Before and after images:

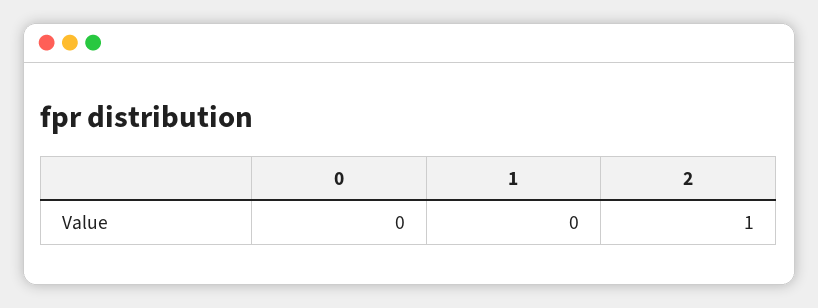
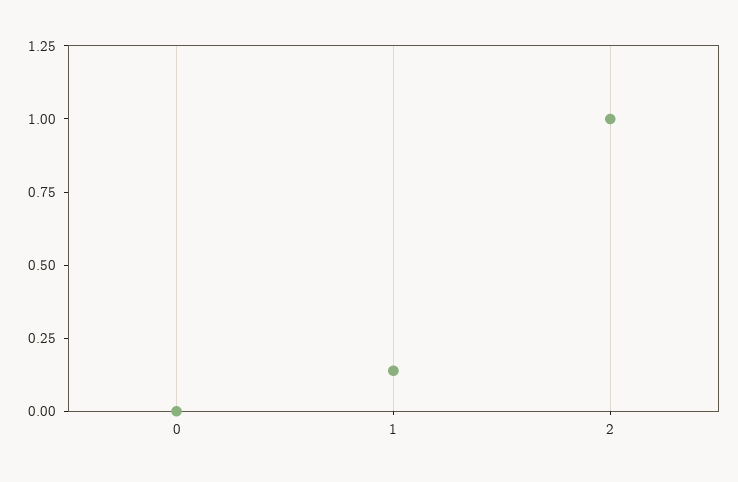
  {
    "0": 0,
-   "1": 0,
+   "1": 0.15,
    "2": 1
  }

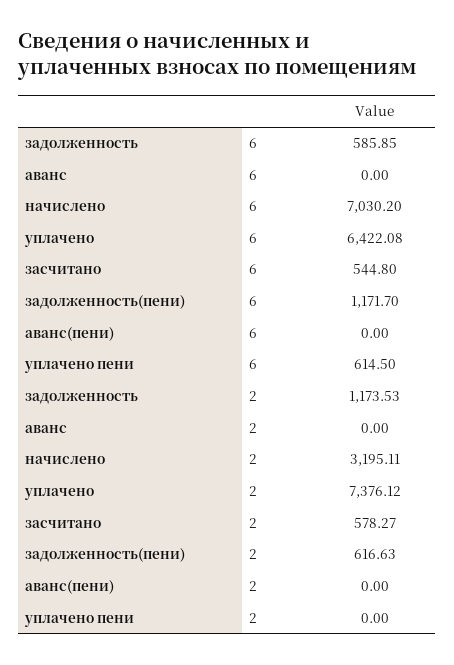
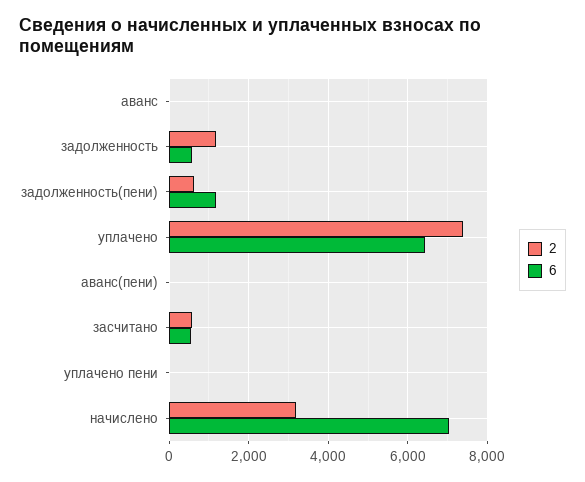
  {
    "6": {
      "задолженность": 585.85,
      "аванс": 0,
      "начислено": 7030.2,
      "уплачено": 6422.08,
      "засчитано": 544.8,
      "задолженность(пени)": 1171.7,
      "аванс(пени)": 0,
-     "уплачено пени": 614.5
+     "уплачено пени": 0
    },
    "2": {
      "задолженность": 1173.53,
      "аванс": 0,
      "начислено": 3195.11,
      "уплачено": 7376.12,
      "засчитано": 578.27,
      "задолженность(пени)": 616.63,
      "аванс(пени)": 0,
      "уплачено пени": 0
    }
  }

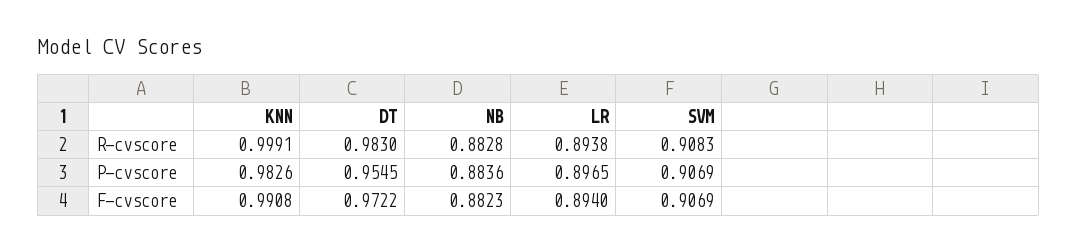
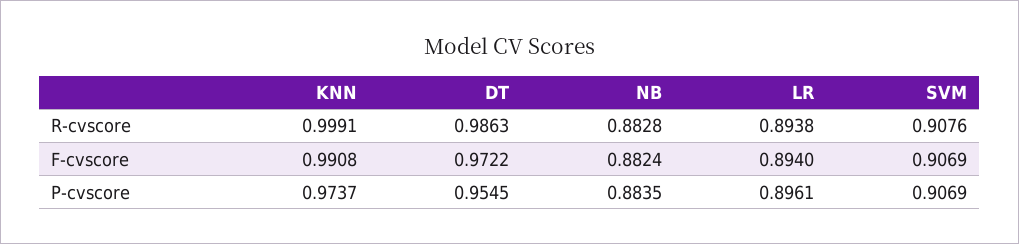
  {
    "KNN": {
      "R-cvscore": 0.9991,
-     "P-cvscore": 0.9826,
+     "P-cvscore": 0.9737,
      "F-cvscore": 0.9908
    },
    "DT": {
-     "R-cvscore": 0.983,
+     "R-cvscore": 0.9863,
      "P-cvscore": 0.9545,
      "F-cvscore": 0.9722
    },
    "NB": {
      "R-cvscore": 0.8828,
-     "P-cvscore": 0.8836,
+     "P-cvscore": 0.8835,
-     "F-cvscore": 0.8823
+     "F-cvscore": 0.8824
    },
    "LR": {
      "R-cvscore": 0.8938,
-     "P-cvscore": 0.8965,
+     "P-cvscore": 0.8961,
      "F-cvscore": 0.894
    },
    "SVM": {
-     "R-cvscore": 0.9083,
+     "R-cvscore": 0.9076,
      "P-cvscore": 0.9069,
      "F-cvscore": 0.9069
    }
  }

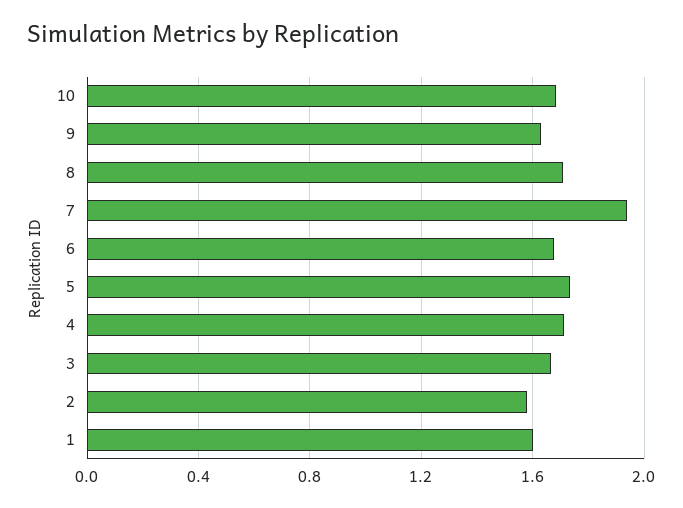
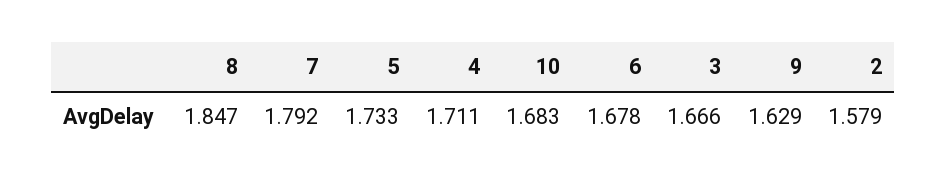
  {
    "10": 1.683,
    "9": 1.629,
-   "8": 1.7,
+   "8": 1.847,
-   "7": 1.95,
+   "7": 1.792,
    "6": 1.678,
    "5": 1.733,
    "4": 1.711,
    "3": 1.666,
-   "2": 1.579,
+   "2": 1.579
-   "1": 1.6
  }

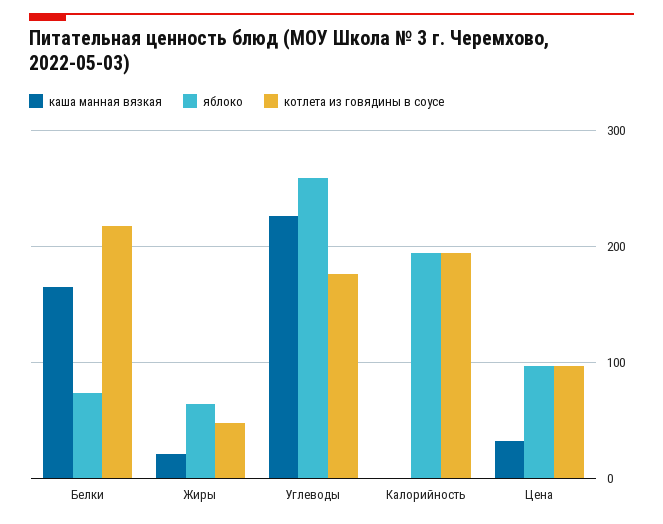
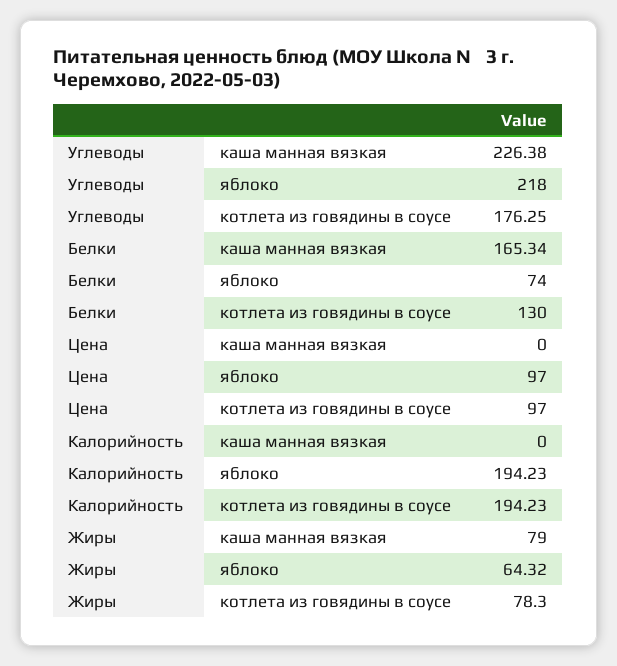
  {
    "каша манная вязкая": {
      "Белки": 165.34,
-     "Жиры": 20,
+     "Жиры": 79,
      "Углеводы": 226.38,
      "Калорийность": 0,
-     "Цена": 30
+     "Цена": 0
    },
    "яблоко": {
      "Белки": 74,
      "Жиры": 64.32,
-     "Углеводы": 260,
+     "Углеводы": 218,
      "Калорийность": 194.23,
      "Цена": 97
    },
    "котлета из говядины в соусе": {
-     "Белки": 220,
+     "Белки": 130,
-     "Жиры": 50,
+     "Жиры": 78.3,
      "Углеводы": 176.25,
      "Калорийность": 194.23,
      "Цена": 97
    }
  }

Exercise instructions: A verbatim printout of the entries above is expected, free of pictures.

Your response:
  {
    "0": 0,
-   "1": 0,
+   "1": 0.15,
    "2": 1
  }

  {
    "6": {
      "задолженность": 585.85,
      "аванс": 0,
      "начислено": 7030.2,
      "уплачено": 6422.08,
      "засчитано": 544.8,
      "задолженность(пени)": 1171.7,
      "аванс(пени)": 0,
-     "уплачено пени": 614.5
+     "уплачено пени": 0
    },
    "2": {
      "задолженность": 1173.53,
      "аванс": 0,
      "начислено": 3195.11,
      "уплачено": 7376.12,
      "засчитано": 578.27,
      "задолженность(пени)": 616.63,
      "аванс(пени)": 0,
      "уплачено пени": 0
    }
  }

  {
    "KNN": {
      "R-cvscore": 0.9991,
-     "P-cvscore": 0.9826,
+     "P-cvscore": 0.9737,
      "F-cvscore": 0.9908
    },
    "DT": {
-     "R-cvscore": 0.983,
+     "R-cvscore": 0.9863,
      "P-cvscore": 0.9545,
      "F-cvscore": 0.9722
    },
    "NB": {
      "R-cvscore": 0.8828,
-     "P-cvscore": 0.8836,
+     "P-cvscore": 0.8835,
-     "F-cvscore": 0.8823
+     "F-cvscore": 0.8824
    },
    "LR": {
      "R-cvscore": 0.8938,
-     "P-cvscore": 0.8965,
+     "P-cvscore": 0.8961,
      "F-cvscore": 0.894
    },
    "SVM": {
-     "R-cvscore": 0.9083,
+     "R-cvscore": 0.9076,
      "P-cvscore": 0.9069,
      "F-cvscore": 0.9069
    }
  }

  {
    "10": 1.683,
    "9": 1.629,
-   "8": 1.7,
+   "8": 1.847,
-   "7": 1.95,
+   "7": 1.792,
    "6": 1.678,
    "5": 1.733,
    "4": 1.711,
    "3": 1.666,
-   "2": 1.579,
+   "2": 1.579
-   "1": 1.6
  }

  {
    "каша манная вязкая": {
      "Белки": 165.34,
-     "Жиры": 20,
+     "Жиры": 79,
      "Углеводы": 226.38,
      "Калорийность": 0,
-     "Цена": 30
+     "Цена": 0
    },
    "яблоко": {
      "Белки": 74,
      "Жиры": 64.32,
-     "Углеводы": 260,
+     "Углеводы": 218,
      "Калорийность": 194.23,
      "Цена": 97
    },
    "котлета из говядины в соусе": {
-     "Белки": 220,
+     "Белки": 130,
-     "Жиры": 50,
+     "Жиры": 78.3,
      "Углеводы": 176.25,
      "Калорийность": 194.23,
      "Цена": 97
    }
  }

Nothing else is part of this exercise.